Donald Trump has long vowed to tear up NAFTA and replace it with a deal that benefited American workers and companies. But where it concerns medicines, his new deal—dubbed the un-mellifluous US-Mexico-Canada Agreement (USMCA)—only works for US corporations, at the expense of American workers. It also will deal a big blow to Canadian healthcare consumers.
The new pact features a host of rules that will hike drug prices in Canada, according to Dean Baker, economist at the Center for Economic and Policy Research. For instance, it mandates that biologically-derived drugs receive 10 years of marketing exclusivity before similar drugs can enter the market, notes Baker. This is despite the fact that the US Federal Trade Commission says that these types of drugs don’t require such protections due to the difficulty of creating generic versions of them. Another provision forces Canada to protect exclusivity for new applications of existing drugs.

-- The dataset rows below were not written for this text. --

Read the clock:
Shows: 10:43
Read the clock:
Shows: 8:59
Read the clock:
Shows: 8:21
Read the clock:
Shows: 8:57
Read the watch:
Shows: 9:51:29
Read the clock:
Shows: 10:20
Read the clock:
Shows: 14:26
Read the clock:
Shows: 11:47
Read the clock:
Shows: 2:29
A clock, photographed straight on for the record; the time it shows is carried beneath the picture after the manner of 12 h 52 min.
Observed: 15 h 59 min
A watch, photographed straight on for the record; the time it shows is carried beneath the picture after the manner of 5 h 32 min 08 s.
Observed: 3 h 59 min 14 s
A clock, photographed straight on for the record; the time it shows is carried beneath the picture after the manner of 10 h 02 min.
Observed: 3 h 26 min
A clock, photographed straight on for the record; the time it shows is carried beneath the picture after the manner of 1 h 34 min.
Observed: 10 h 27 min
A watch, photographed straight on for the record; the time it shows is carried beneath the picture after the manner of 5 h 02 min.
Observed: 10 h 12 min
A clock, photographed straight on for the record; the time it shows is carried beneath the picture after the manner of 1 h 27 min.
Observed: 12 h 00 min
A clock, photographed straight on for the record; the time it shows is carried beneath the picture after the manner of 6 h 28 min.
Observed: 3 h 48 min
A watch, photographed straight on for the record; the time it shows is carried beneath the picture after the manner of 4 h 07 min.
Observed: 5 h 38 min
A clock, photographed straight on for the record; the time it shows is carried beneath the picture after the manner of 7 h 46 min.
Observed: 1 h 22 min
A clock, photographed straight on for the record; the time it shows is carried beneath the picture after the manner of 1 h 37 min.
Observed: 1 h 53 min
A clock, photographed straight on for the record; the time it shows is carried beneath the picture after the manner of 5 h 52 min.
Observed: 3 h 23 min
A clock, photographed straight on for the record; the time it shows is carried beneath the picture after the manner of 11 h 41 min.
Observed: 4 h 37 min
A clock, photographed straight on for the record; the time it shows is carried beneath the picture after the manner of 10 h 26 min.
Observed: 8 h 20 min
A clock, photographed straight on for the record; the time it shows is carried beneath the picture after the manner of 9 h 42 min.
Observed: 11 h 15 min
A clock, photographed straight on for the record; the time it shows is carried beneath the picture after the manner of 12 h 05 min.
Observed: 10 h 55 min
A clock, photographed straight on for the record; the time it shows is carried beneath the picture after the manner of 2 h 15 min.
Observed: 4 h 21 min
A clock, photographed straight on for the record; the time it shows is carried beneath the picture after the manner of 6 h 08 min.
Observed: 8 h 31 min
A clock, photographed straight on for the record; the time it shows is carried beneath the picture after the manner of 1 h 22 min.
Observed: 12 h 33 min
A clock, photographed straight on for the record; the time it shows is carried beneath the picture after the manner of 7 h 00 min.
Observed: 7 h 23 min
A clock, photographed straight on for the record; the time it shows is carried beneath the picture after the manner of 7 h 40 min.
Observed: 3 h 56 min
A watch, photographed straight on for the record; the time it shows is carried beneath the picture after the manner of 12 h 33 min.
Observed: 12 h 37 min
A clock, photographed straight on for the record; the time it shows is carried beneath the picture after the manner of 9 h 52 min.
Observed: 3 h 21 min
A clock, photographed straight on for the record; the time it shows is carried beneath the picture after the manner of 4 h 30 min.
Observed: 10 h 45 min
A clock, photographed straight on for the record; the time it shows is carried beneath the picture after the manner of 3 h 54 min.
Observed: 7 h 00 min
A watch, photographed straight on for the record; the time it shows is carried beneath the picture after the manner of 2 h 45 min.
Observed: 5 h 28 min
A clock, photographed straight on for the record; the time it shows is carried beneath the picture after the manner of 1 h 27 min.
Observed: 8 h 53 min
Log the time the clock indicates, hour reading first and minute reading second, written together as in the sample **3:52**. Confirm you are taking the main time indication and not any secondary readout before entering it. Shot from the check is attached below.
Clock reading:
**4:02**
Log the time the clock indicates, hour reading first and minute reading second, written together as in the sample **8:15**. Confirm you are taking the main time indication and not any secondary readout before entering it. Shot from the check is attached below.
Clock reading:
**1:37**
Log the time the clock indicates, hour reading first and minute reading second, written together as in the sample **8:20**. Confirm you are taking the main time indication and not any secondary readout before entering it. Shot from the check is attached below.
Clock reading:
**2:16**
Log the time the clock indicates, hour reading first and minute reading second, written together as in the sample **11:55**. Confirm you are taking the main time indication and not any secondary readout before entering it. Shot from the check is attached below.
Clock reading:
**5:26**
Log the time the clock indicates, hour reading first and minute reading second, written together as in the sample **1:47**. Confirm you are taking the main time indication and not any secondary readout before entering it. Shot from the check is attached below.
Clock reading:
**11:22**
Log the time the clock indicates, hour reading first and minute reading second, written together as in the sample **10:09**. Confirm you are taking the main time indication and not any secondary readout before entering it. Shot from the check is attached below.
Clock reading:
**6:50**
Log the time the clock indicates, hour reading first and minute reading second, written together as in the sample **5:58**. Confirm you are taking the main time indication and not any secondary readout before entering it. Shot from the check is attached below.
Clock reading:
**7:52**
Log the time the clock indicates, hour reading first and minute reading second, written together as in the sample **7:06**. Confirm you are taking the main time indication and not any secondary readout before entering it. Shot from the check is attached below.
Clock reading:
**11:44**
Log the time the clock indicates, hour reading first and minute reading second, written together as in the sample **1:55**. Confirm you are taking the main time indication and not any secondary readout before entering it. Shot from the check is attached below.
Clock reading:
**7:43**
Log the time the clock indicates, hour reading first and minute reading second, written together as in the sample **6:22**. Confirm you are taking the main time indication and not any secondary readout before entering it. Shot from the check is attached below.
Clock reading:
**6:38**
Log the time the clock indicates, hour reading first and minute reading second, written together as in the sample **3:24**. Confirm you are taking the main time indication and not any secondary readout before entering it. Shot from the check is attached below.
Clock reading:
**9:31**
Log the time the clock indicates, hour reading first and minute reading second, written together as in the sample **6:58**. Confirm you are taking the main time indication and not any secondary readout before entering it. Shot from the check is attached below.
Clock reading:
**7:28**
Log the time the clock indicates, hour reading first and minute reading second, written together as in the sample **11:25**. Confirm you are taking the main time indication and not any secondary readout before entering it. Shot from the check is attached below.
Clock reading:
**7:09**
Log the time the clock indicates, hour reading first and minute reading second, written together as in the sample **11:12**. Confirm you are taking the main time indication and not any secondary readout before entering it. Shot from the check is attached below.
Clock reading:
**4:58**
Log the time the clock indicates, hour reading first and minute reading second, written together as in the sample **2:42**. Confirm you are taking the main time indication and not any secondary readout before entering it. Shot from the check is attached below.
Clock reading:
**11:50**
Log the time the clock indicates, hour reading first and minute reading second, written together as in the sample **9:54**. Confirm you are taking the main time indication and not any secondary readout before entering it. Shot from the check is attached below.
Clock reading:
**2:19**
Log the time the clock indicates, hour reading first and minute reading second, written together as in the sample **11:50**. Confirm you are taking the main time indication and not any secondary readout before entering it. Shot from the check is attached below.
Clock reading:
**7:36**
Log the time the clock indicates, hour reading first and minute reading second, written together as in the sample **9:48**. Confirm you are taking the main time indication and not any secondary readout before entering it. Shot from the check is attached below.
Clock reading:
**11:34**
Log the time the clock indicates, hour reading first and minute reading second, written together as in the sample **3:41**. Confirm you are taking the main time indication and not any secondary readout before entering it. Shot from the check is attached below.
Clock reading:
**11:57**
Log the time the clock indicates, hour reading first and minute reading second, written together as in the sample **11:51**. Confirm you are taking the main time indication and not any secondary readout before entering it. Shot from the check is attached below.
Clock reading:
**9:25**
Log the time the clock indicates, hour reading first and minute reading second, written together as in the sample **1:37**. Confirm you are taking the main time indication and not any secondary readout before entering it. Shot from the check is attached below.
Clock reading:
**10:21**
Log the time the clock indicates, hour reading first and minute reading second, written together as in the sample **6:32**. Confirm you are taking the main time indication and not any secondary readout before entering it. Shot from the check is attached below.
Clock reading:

Discussions about global commerce often take for granted the sanctity of “intellectual property” rules. But it’s important to see them for what they are. Patents protect ideas or ways of doing something by granting exclusive rights to sell things that use those. Legal, government-enforced monopolies, in other words. Some degree of protection is essential to encouraging invention and innovation. However, too much protection of ideas can stifle innovation.
And monopolies, of course, let companies crank up prices to the maximum of what the market will bear. And since so many people’s wellbeing—and, indeed, their survival—depends on drugs, the market will bear extremely high prices. Think, for example, of the EpiPen emergency of a few years ago, when the patent-holder jacked up prices of the life-saving device 500% in five years.
Drug prices are much lower in Canada than they are in the US because the government, and not pharmaceutical companies, sets drug prices. (As a result, millions of Americans buy medicines from Canadian online pharmacies, which is neither legal nor all that safe, but is far, far cheaper.) Because the USMCA’s increases protections of pharmaceutical intellectual property, Big Pharma has more power to charge Canadians higher drug prices.
So far, so bad for sick Canadians. But what does this have to do with American workers?
As Baker points out, the USMCA will also very likely raise licensing payments from Canadians to US drug companies like Pfizer and Merck. The problem is, more exports alone won’t change the US trade deficit. Rather, that depends on the difference between how much America saves and invests. (We explain the accounting mechanisms of this concept in a fun hypothetical discussion of Basketania and Fruitlandia.) To offset this rising surplus in drug exports, other US exports to Canada will have to shrink—probably manufactured goods, says Baker.
Here’s a less blandly arithmetic way of thinking about this. As Canadians swap loonies for dollars needed to pay those higher prescription drug prices, they will drive up the greenback’s value, all else equal. A stronger dollar also makes US exports that much more expensive—and, therefore, less competitive against the other goods and services that Canadians buy. And of course, reduced sales of exports mean less hiring or possibly even layoffs of American workers.